Né en 1964 en Allemagne de l’Est d’un père kurde originaire du nord de l’Irak et d’une mère allemande, l’écrivain a fait de nombreux séjours en Irak. Son œuvre est imprégnée du thème de l’exil. Dans Le navire Obscur l’auteur retrace la vie d’un jeune kurde irakien enrôlé dans la guerre du côté des « Combattant de Dieu » alors que les bombardements s’intensifient sur son pays. Après avoir donné (ou perdu ?) de sa personne en suivant les barbus, Kerim décide de rejoindre son oncle en Allemagne. Au mépris du danger, avec une certaine innocence, il embarque clandestinement sur un cargo. Débute une traversée humiliante où Kerim éprouve le sentiment, commun à tous les clandestins, de perdre son identité. Lorsqu’il parvient en Allemagne de nouvelles surprises l’attendent. Voilà qu’on lui demande à nouveau d’imaginer des histoires pour s’en sortir…

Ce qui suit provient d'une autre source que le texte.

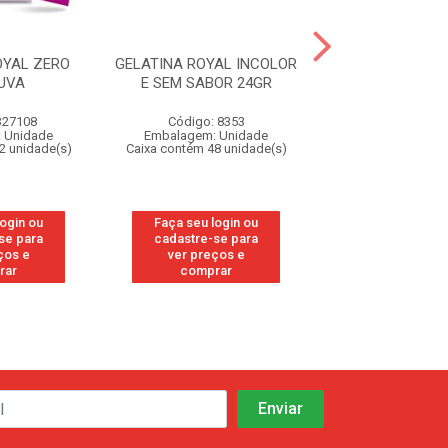
OYAL ZERO
GELATINA ROYAL INCOLOR
GELATINA R
UVA
E SEM SABOR 24GR
15UNX25G FR
327108
Código: 8353
Código: 20
 Unidade
Embalagem: Unidade
Embalagem: U
2 unidade(s)
Caixa contém 48 unidade(s)
Caixa contém 6 u
login ou
Faça seu login ou
Faça seu log
se para
cadastre-se para
cadastre-se 
ços e
ver preços e
ver preços
rar
comprar
comprar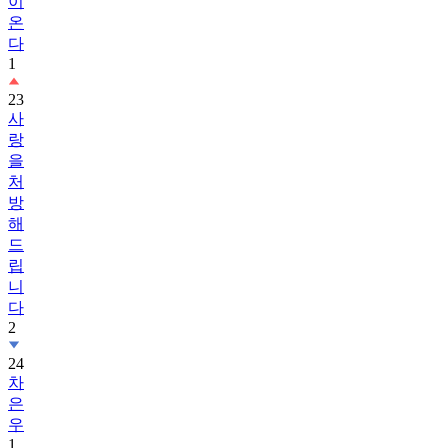
이
온
다
1
23
사
랑
을
처
방
해
드
립
니
다
2
24
차
은
우
1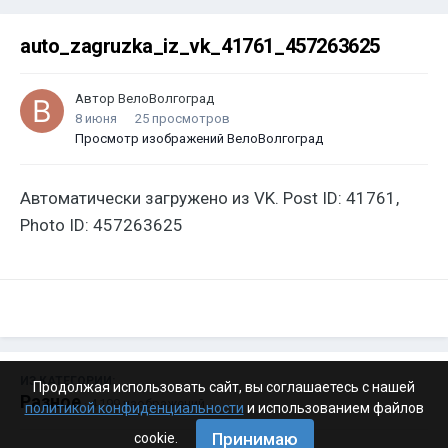
auto_zagruzka_iz_vk_41761_457263625
Автор
ВелоВолгоград
8 июня
25 просмотров
Просмотр изображений ВелоВолгоград
Автоматически загружено из VK. Post ID: 41761,
Photo ID: 457263625
ИЗ КАТЕГОРИИ:
Продолжая использовать сайт, вы соглашаетесь с нашей
Разное
· 4 199 изображений
политикой конфиденциальности
и использованием файлов
Принимаю
cookie.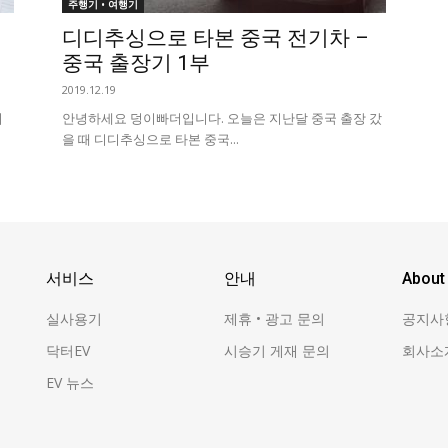
주행기 • 여행기
디디추싱으로 타본 중국 전기차 –
중국 출장기 1부
2019.12.19
이
안녕하세요 덩이빠더입니다. 오늘은 지난달 중국 출장 갔
을 때 디디추싱으로 타본 중국...
서비스
안내
About
실사용기
제휴 • 광고 문의
공지사
닥터EV
시승기 게재 문의
회사소
EV 뉴스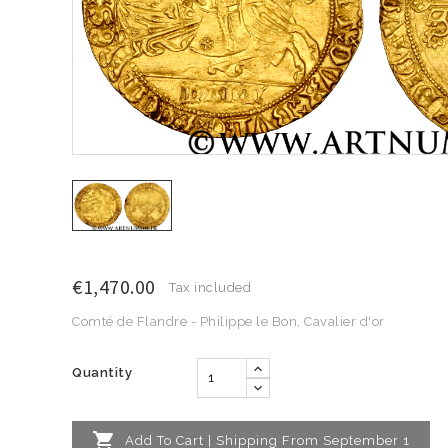
€1,470.00
Tax included
Comté de Flandre - Philippe le Bon, Cavalier d'or
Quantity

Add To Cart | Shipping From September 1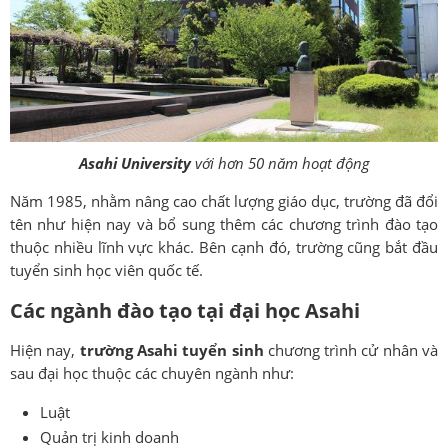
Asahi University
với hơn 50 năm hoạt động
Năm 1985, nhằm nâng cao chất lượng giáo dục, trường đã đổi
tên như hiện nay và bổ sung thêm các chương trình đào tạo
thuộc nhiều lĩnh vực khác. Bên cạnh đó, trường cũng bắt đầu
tuyển sinh học viên quốc tế.
Các ngành đào tạo tại đại học Asahi
Hiện nay,
trường Asahi tuyển sinh
chương trình cử nhân và
sau đại học thuộc các chuyên ngành như:
Luật
Quản trị kinh doanh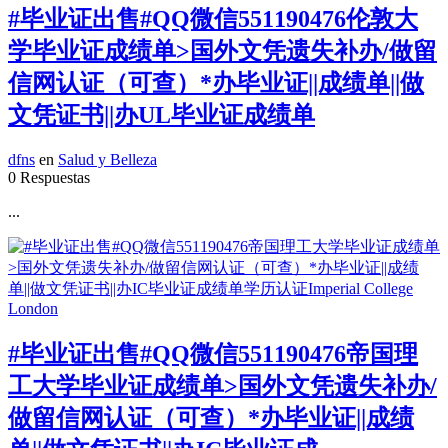
#毕业证出售#QQ微信551190476伦敦大
学毕业证成绩单>国外文凭遗失补办/做留
信网认证（可查）*办毕业证||成绩单||做
文凭证书||办UL毕业证成绩单
dfns
en
Salud y Belleza
0 Respuestas
...
#毕业证出售#QQ微信551190476帝国理
工大学毕业证成绩单>国外文凭遗失补办/
做留信网认证（可查）*办毕业证||成绩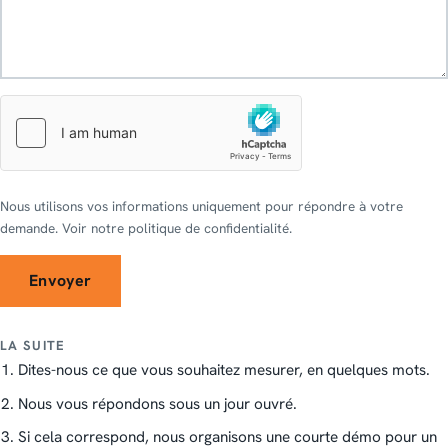
Nous utilisons vos informations uniquement pour répondre à votre
demande. Voir notre politique de confidentialité.
Envoyer
LA SUITE
Dites-nous ce que vous souhaitez mesurer, en quelques mots.
Nous vous répondons sous un jour ouvré.
Si cela correspond, nous organisons une courte démo pour un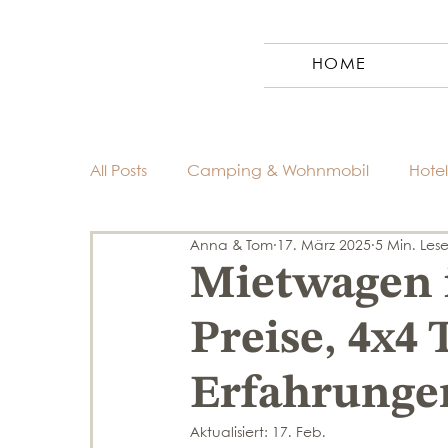
HOME
All Posts
Camping & Wohnmobil
Hotel
Anna & Tom
17. März 2025
5 Min. Lese
Reiseziele
Reiseplanung & Tipps
Mietwagen 
Preise, 4x4
Erfahrunge
Aktualisiert:
17. Feb.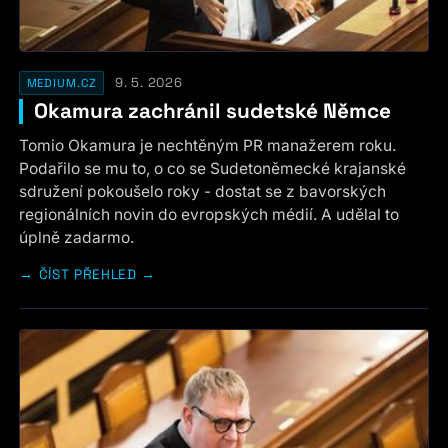
9. 5. 2026
MEDIUM.CZ
Okamura zachránil sudetské Němce
Tomio Okamura je nechtěným PR manažerem roku.
Podařilo se mu to, o co se Sudetoněmecké krajanské
sdružení pokoušelo roky - dostat se z bavorských
regionálních novin do evropských médií. A udělal to
úplně zadarmo.
ČÍST PŘEHLED →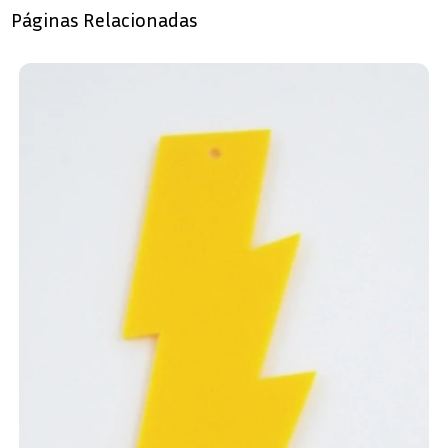
Páginas Relacionadas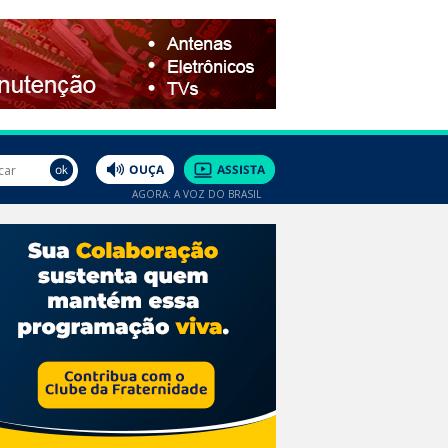
AGORA: A VOZ DO BRASIL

Le parcours dessiné par Sherko Fatha regroupe en un destin le contenu de trois existences dans lesquelles son personnage progresse à tâtons et semble en même temps faire corps avec une force de vie déterminante. On ne sait vraiment vers où l’écriture sobre et puissante de Sherko Fatha nous conduit mais elle nous maintient en éveil.